**Exercise requirements:**
When you retype the entries, keep each one exact and leave out the pictures.

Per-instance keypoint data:
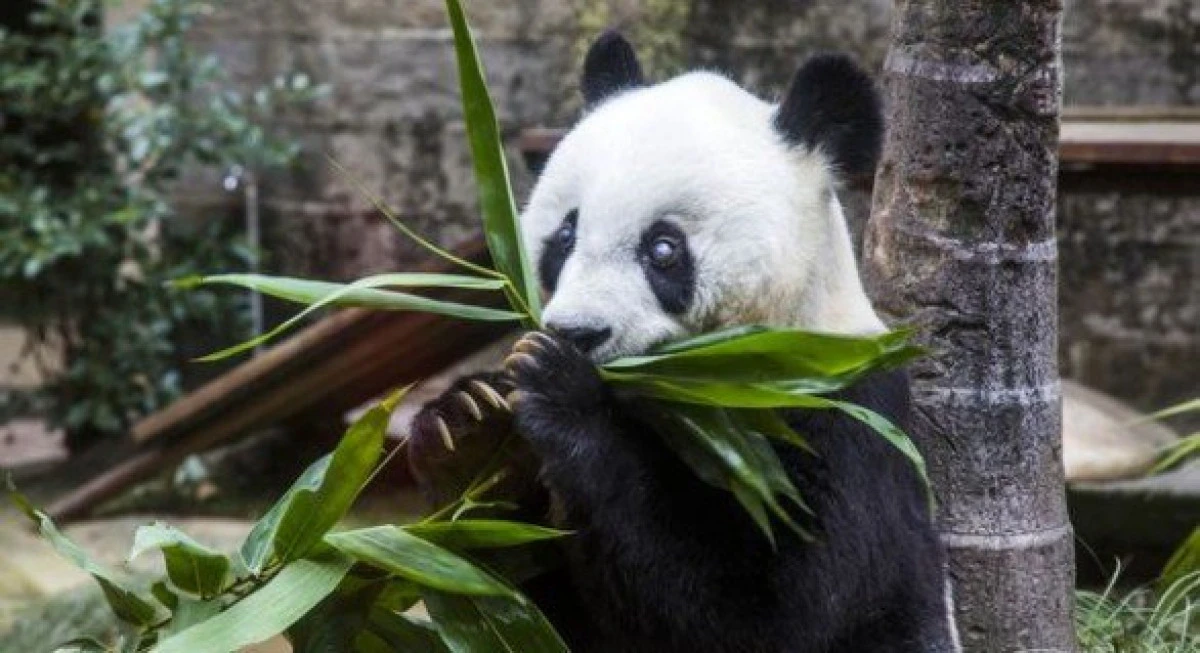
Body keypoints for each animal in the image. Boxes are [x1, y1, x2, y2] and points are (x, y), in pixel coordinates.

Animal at [408, 31, 962, 653]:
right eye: (565, 235)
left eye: (664, 249)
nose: (577, 332)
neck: (689, 388)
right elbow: (509, 594)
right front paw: (469, 428)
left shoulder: (843, 417)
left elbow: (770, 613)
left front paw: (560, 391)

**Completed exercise:**
Body keypoints for each animal in the image. Boxes are [x1, y1, x2, y2] and points are (x, y), in pixel coordinates.

Animal at [408, 31, 962, 653]:
right eye: (565, 235)
left eye: (664, 249)
nose: (577, 332)
neck: (689, 388)
right elbow: (509, 594)
right front paw: (469, 428)
left shoulder: (843, 417)
left elbow: (770, 613)
left front paw: (560, 391)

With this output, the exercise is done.